You are viewing a plain text version of this content. The canonical link for it is here.
Posted to user@nutch.apache.org by Pan Zhiwei <zh...@theadventus.com> on 2011/03/23 10:58:45 UTC

Having problem configuring Nutch to crawl into NTLM website

Dear all, 


I am currently having a little problem getting Nutch to access NTLM on a 
Sharepoint 2010 setup.
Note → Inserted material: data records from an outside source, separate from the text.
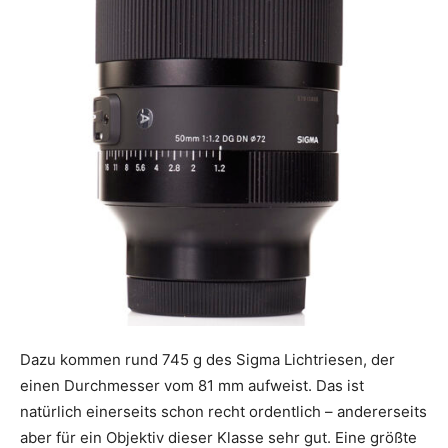
Dazu kommen rund 745 g des Sigma Lichtriesen, der
einen Durchmesser vom 81 mm aufweist. Das ist
natürlich einerseits schon recht ordentlich – andererseits
aber für ein Objektiv dieser Klasse sehr gut. Eine größte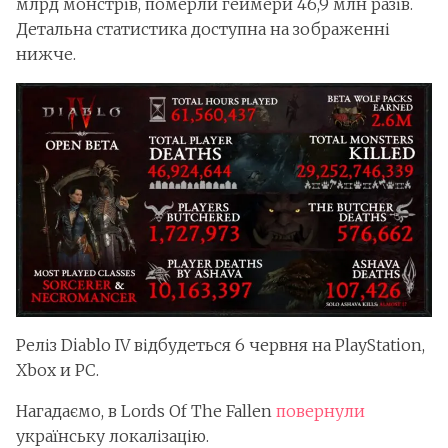
млрд монстрів, померли геймери 46,9 млн разів.
Детальна статистика доступна на зображенні
нижче.
Реліз Diablo IV відбудеться 6 червня на PlayStation,
Xbox и PC.
Нагадаємо, в Lords Of The Fallen
повернули
українську локалізацію.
We have no problems using the username/password 
from a Firefox browser (on the same Centos machine as nutch), but when we run 
Nutch, we get : 

hadoop.log 
2011-03-17 17:21:16,383 INFO auth.AuthChallengeProcessor - ntlm authentication scheme selected 
2011-03-17 17:21:16,423 INFO httpclient.HttpMethodDirector - Failure authenticating with NTLM <any realm>@myhomenet:80 
2011-03-17 17:21:16,430 INFO auth.AuthChallengeProcessor - ntlm authentication scheme selected 
2011-03-17 17:21:16,442 INFO httpclient.HttpMethodDirector - Failure authenticating with NTLM <any realm>@myhomenet:80 
2011-03-17 17:21:16,520 INFO fetcher.Fetcher - -finishing thread FetcherThread, activeThreads=0 

We are running Nutch 1.1, and here is my conf/httpclient-auth.xml extract 

<?xml version="1.0"?> 
<auth-configuration> 
<credentials username="zhiwei" password="zhiwei123"> 
<default scheme="ntlm" realm="myhomenet"/> 
</credentials> 
</auth-configuration> 

Would really appreciate any help on this!